Kimberly Taylor also testified about her night at the bar.

She explained that she and a friend picked Dailey up and the group went to D Kay’s.

She said she did not know Dailey prior to that night and he made her uncomfortable by talking about fighting having knocked people out before.

Taylor said the group talked to Clark throughout the night and that he was “very nice and respectful and was generous.”

At the end of the night, she said Dailey whistled for her and Clark asked, “Did he just call you ladies like dogs?”

That’s when she said Clark walked her and her friend to their car and Dailey punched him in the face without provocation.

The parties presented evidence that after the event, Clark told police and doctors that he thought he was attacked by two people and was kicked in the head and chest.

However, a doctor testified that memory loss and confusion were possible because Clark had lost consciousness and suffered a subdural hematoma.

He also had a nasal bone fracture and a tooth knocked out.

Clark testified that he did not remember anything happening after he tried to shake Dailey’s hand, did not remember talking to doctors or the police and did not remember hearing Dailey whistle for the women.

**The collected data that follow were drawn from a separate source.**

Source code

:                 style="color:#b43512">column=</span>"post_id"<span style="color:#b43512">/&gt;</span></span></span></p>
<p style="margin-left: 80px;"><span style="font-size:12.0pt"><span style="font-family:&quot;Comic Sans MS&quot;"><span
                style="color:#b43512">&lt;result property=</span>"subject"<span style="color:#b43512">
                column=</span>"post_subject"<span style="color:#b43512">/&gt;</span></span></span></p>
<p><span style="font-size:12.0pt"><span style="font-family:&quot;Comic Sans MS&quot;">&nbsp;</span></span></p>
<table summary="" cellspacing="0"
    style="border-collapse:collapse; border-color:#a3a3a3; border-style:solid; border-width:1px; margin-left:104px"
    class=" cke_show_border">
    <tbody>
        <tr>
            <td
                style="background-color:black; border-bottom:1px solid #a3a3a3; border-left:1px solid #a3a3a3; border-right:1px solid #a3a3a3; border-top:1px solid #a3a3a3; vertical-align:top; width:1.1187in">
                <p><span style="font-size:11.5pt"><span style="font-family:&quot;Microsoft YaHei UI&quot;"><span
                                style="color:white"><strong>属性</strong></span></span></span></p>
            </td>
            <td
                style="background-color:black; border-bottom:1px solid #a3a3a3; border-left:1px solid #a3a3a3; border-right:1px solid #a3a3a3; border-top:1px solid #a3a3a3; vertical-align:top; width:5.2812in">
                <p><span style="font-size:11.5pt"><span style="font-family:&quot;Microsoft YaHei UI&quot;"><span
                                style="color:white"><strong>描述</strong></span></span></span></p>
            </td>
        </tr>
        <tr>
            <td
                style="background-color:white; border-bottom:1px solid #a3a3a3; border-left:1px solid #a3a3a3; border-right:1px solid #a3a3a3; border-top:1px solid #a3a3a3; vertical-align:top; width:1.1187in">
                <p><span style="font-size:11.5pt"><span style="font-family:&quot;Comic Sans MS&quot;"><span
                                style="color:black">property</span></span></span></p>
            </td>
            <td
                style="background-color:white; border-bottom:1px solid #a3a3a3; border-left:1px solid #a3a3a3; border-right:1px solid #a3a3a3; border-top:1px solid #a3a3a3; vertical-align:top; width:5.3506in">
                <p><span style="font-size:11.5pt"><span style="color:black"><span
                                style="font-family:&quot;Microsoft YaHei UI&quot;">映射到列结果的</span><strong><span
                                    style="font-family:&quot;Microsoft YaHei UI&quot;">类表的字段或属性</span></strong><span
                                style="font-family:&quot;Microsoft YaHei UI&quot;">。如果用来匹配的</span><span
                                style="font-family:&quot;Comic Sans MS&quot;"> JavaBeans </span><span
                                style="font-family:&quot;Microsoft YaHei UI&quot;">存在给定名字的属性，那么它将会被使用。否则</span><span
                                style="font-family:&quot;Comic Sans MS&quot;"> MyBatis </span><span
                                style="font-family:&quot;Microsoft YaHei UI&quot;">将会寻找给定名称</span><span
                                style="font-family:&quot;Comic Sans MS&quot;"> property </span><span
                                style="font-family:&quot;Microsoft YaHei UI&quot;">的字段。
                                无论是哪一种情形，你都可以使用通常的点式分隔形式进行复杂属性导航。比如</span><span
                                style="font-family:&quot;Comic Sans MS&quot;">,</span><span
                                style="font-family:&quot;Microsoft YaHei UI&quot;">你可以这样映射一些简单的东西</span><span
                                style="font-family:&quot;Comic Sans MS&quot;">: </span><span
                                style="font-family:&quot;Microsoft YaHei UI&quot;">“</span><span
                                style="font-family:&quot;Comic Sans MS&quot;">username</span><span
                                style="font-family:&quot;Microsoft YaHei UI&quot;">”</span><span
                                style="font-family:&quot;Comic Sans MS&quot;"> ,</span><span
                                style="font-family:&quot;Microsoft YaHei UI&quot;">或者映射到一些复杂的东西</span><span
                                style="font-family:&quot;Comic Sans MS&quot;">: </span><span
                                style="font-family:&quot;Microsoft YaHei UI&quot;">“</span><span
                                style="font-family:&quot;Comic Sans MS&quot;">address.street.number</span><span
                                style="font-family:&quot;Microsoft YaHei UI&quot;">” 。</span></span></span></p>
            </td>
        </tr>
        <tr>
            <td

In his own defense, Dailey testified that he was almost to his car when he felt Clark punch him in the side of his head.

He said he turned around, swinging blindly and unknowingly struck Clark.

The jury elected not to believe his testimony and instead found him guilty of felonious assault.

On appeal, Dailey first argued that the trial court should not have allowed Nalley and Taylor to testify that he bragged about fighting because it constituted prior bad acts.

“We concur with (the state) that testimony that appellant bragged about liking to fight on the night in question is not evidence of appellant’s character or evidence of a bad act. Rather, such testimony related to statements made by appellant to witnesses on the night in question,” Baldwin stated.

The judges ruled that the testimony was relevant to show that Dailey acted knowingly, even if it did constitute other bad acts testimony.

The panel ultimately agreed that even if an error did take place, Dailey was not prejudiced by it because two witnesses testified that he struck Clark intentionally and without provocation.

He next argued that his conviction was against the manifest weight and sufficiency of the evidence.

Again, the judges disagreed.

They held that to commit felonious assault, an individual must knowingly cause serious physical harm to another.

Clark’s medical records showed that he suffered serious physical harm and the witnesses provided that Dailey caused that harm.

“Based on the testimony set forth in detail in the statement of facts above, we find that, after viewing the evidence in a light most favorable to the prosecution, any rational trier of fact could have found that appellant knowingly caused physical harm to Clark,” Baldwin wrote.

Finding no merit to Dailey’s arguments, the judges affirmed the lower court’s ruling.

The case is cited State v. Dailey, 2015-Ohio-290.